Poster Session P1.5 High Wind Air-Sea Exchanges (HiWASE) - continuous air-sea flux measurements at Station Mike

Tuesday, 21 August 2007
Hawthorne-Sellwood (DoubleTree by Hilton Portland)
Margaret J. Yelland, National Oceanography Centre, Southampton, United Kingdom; and R. W. Pascal, P. K. Taylor, B. I. Moat, I. Skjelvan, and C. Neill

Handout (2.7 MB)

HiWASE is a UK-SOLAS project which aims to improve the parameterisation of the turbulent air-sea fluxes of CO2, momentum, sensible heat and latent heat, particularly under high wind speed conditions. Although the momentum flux is reasonably well understood there is still debate over the influence of sea-state. The heat fluxes are less well known, with debate about any wind-speed dependence of their transfer coefficients. The CO2 flux is relatively poorly understood, with parameterisations of the gas transfer velocity differing significantly for winds of 7 m/s or more.

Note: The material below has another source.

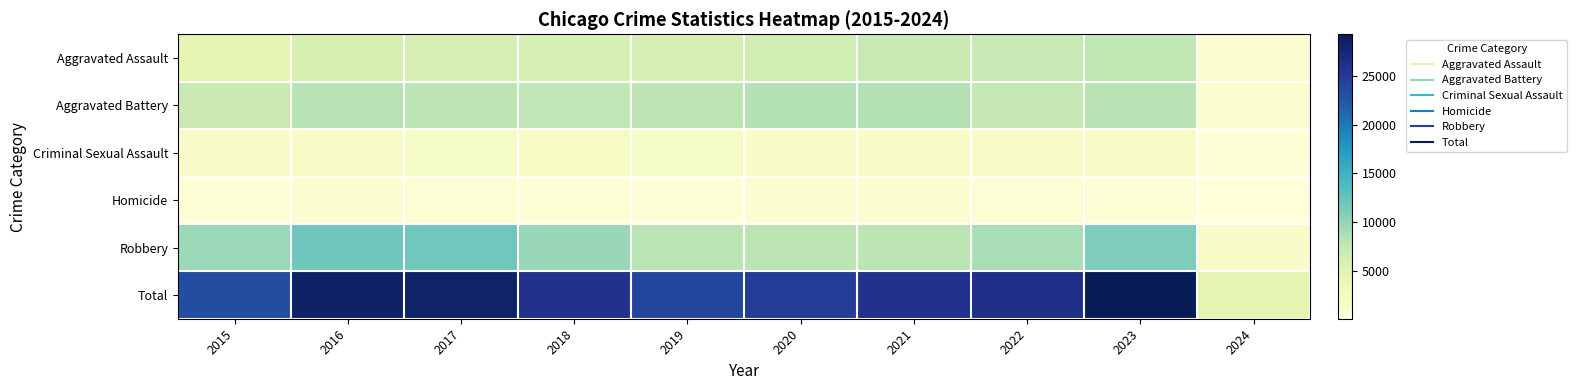

What is the total value across all series at 2016?

56780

In September 2006 NOC staff instrumented the weather ship Polarfront with a range of sensors and systems including the air-sea flux system “AutoFlux”, a directional wave radar and two digital cameras. These complement a range of sensors (including a ship borne wave recorder) which have long been run by the Norwegian Met Office, plus an underway delta pCO2 system run by colleagues at BCCR.

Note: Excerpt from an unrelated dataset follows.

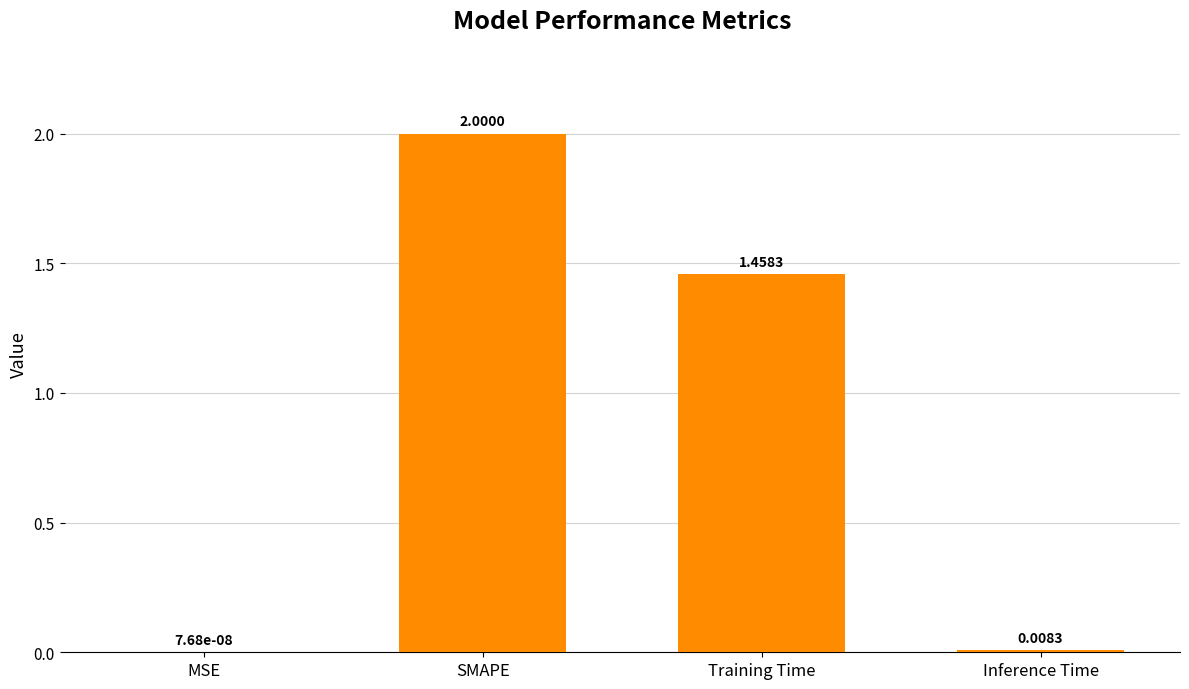

At which category does the chart reach its peak across all series?

SMAPE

The AutoFlux system includes a Solent R3 sonic anemometer, a MotionPak motion sensor and two Licor-7500 sensors. Each Licor is shrouded in turn for one month at a time and then run without a shroud for the following month. This is done in order to obtain corrections for distortion of the sensor head. The AutoFlux system produces momentum and latent heat fluxes automatically using the inertial dissipation method. Fluxes calculated using the eddy correlation method are currently produced post-cruise. Near real-time (24 hours) summary data are transmitted from the ship via iridium and displayed on a project web page under http://www.noc.soton.ac.uk/ooc/CRUISES/HiWASE/index.php .

The Polarfront occupies Station Mike (66 N 2 E) year round, with only 8 hours in port per month. The instrumentation all operates continually, and will do so at least until the end of the project in late 2009. Continuous operation allows data to be obtained under a wide range of wind speeds and sea states: to date the maximum 15 minute mean wind speed is 25 m/s. Initial results will be presented.